Interestingly, among mothers of infants –those who had a child in the past year –this trend has gone in the opposite direction. Only 55% of women who had a child between June 1999 and June 2000 were in the workforce, down from 59% who had a child between June 1997 and June 1998. This trend appears to be consistent with figures from the Bureau of Labor Statistics (BLS) indicating that labor force participation rates for married and never-married mothers with children under age 3 declined from 1998 to 1999 (BLI noted the beginning of this trend in the Jan./Feb. 2001 Data Digest, “Mothers At Work: Brave New World or Necessary Evil?“).
It appears that mothers of infants are either waiting longer to return to the workforce after their children are born or are working only part time when they do return. Between June ’97/’98 and June ’99/’00 the percentage of married and separated, divorced or widowed mothers of infants working full time decreased. Only among never-married mothers did these numbers rise, driven largely by welfare reform policies requiring single mothers to work (See Mar. 7, 2002 Dot.Commentary, “Marriage, not Work Only, Fuels Real Welfare Reform”).
One very significant question that Census data cannot answer is whether these mothers are in the workforce out of choice or necessity. That fewer mothers of infants are working full time may be symptomatic of a slowing economy, but it may also reflect mothers’ preference for more flexible work arrangements that allow them to spend more time at home with their children. Numerous surveys reflect parents’ concern with the so-called “time bind” that often forces them to make difficult choices between work and children. As we reported in the Jan./Feb. 2001 Data Digest (cited above), a major survey conducted in 2000 by the public policy research organization, Public Agenda, found that a majority of American parents surveyed said that having a parent stay at home with young children is the best possible arrangement for their child’s care and development. Although they acknowledged the necessity of childcare for many families, it was not their first choice for their children. Where this is not possible, a majority of parents said that care by a close relative is the next best solution.

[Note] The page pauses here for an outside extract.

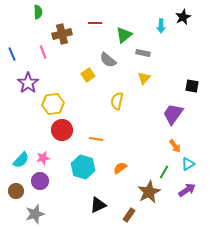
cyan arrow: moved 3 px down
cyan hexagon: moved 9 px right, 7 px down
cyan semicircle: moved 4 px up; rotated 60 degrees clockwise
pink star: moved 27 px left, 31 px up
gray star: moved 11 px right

An Associated Press story on the newly released Census data noted that such events are bound to renew the debate about the role of the government in childcare. The AP story quoted a researcher with the Annie E. Casey Foundation, who indicated that the issue hinges primarily on the quality of childcare. Yet, the largest, most comprehensive and most authoritative study of childcare and development conducted by the National Institute of Child Health and Human Development, reported last year that too much day care can turn children to bullies. Further, the quality of childcare did not appear to improve the outcomes and the results held true whether the children were rich or poor, male or female and whether they were in institutionalized day care or were looked after by a relative or a nanny. Saying that the issue depends upon the quality of the day care is a familiar argument, but advocates of government-sponsored childcare tend to place their faith in institutionalized childcare –“early-learning centers” and the like. Surveys like the one conducted by Public Agenda indicate that parents believe the issue hinges more on the degree of commitment to the child. In that case, parents are far and away the best quality childcare providers. The latest Census Data indicates that more and more parents are acting on that belief-to the benefit of their children.